[Records from a collection]
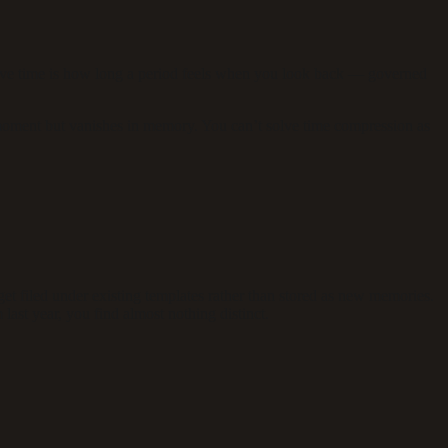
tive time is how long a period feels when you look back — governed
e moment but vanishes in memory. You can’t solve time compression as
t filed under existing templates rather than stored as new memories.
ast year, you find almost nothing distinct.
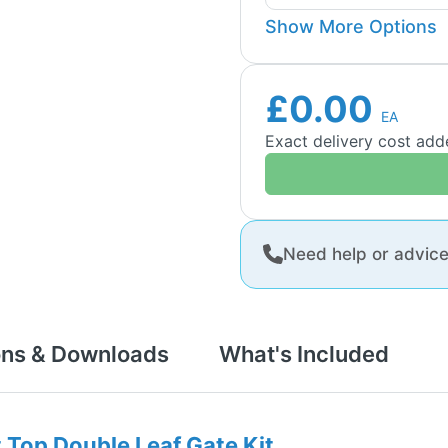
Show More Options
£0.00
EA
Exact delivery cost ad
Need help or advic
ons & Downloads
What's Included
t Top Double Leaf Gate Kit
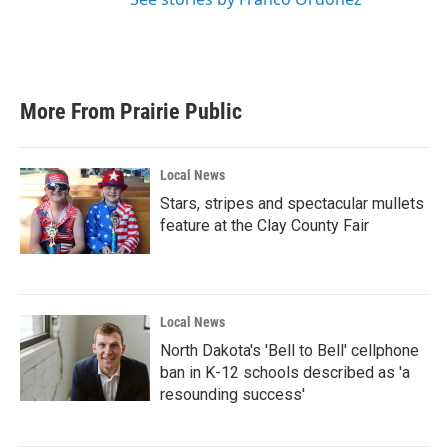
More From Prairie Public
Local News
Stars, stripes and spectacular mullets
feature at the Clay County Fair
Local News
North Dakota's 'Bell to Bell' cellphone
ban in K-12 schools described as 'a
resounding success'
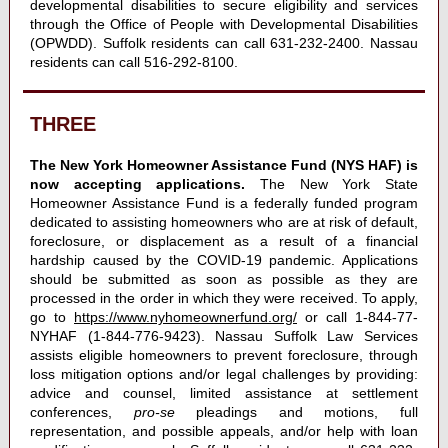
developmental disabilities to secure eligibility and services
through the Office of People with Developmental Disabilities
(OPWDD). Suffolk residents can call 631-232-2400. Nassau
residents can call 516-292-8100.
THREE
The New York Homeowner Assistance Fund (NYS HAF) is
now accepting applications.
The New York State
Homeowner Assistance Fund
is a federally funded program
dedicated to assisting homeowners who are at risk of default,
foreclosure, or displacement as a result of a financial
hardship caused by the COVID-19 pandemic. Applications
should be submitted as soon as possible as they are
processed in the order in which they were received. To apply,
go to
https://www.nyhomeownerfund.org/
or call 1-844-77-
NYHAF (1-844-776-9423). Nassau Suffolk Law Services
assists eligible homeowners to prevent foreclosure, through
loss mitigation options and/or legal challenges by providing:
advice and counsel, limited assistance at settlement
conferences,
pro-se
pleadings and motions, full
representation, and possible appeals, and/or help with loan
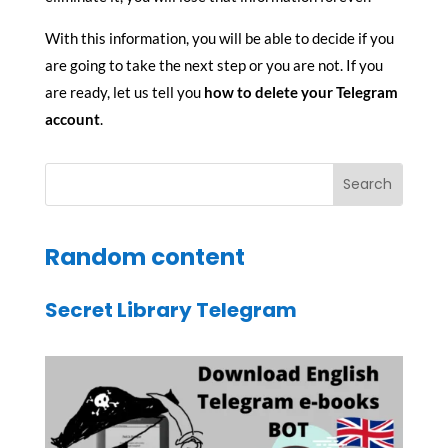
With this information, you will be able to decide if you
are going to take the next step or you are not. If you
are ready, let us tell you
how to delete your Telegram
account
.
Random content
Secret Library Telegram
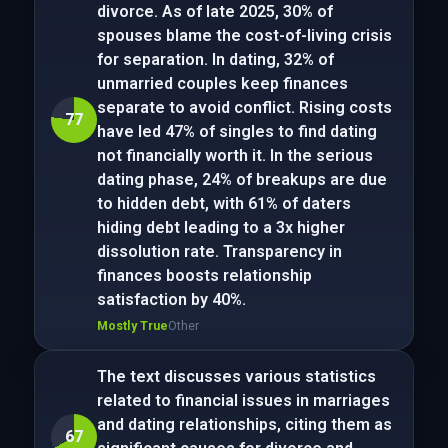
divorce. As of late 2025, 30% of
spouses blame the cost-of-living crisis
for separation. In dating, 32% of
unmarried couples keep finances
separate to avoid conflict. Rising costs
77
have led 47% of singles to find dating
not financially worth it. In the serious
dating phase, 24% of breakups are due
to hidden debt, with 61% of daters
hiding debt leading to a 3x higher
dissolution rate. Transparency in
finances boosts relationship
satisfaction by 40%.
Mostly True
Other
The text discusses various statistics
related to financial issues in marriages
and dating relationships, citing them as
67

### PROBLEM DESCRIPTION:
Copy out the part of the items that opens with the line containing "More From Prairie Public" and closes with the line containing "resounding success'", substituting "mobile phone" for "cellphone" and keeping everything else the same.

### TASK SOLUTION:
More From Prairie Public
Local News
Stars, stripes and spectacular mullets
feature at the Clay County Fair
Local News
North Dakota's 'Bell to Bell' mobile phone
ban in K-12 schools described as 'a
resounding success'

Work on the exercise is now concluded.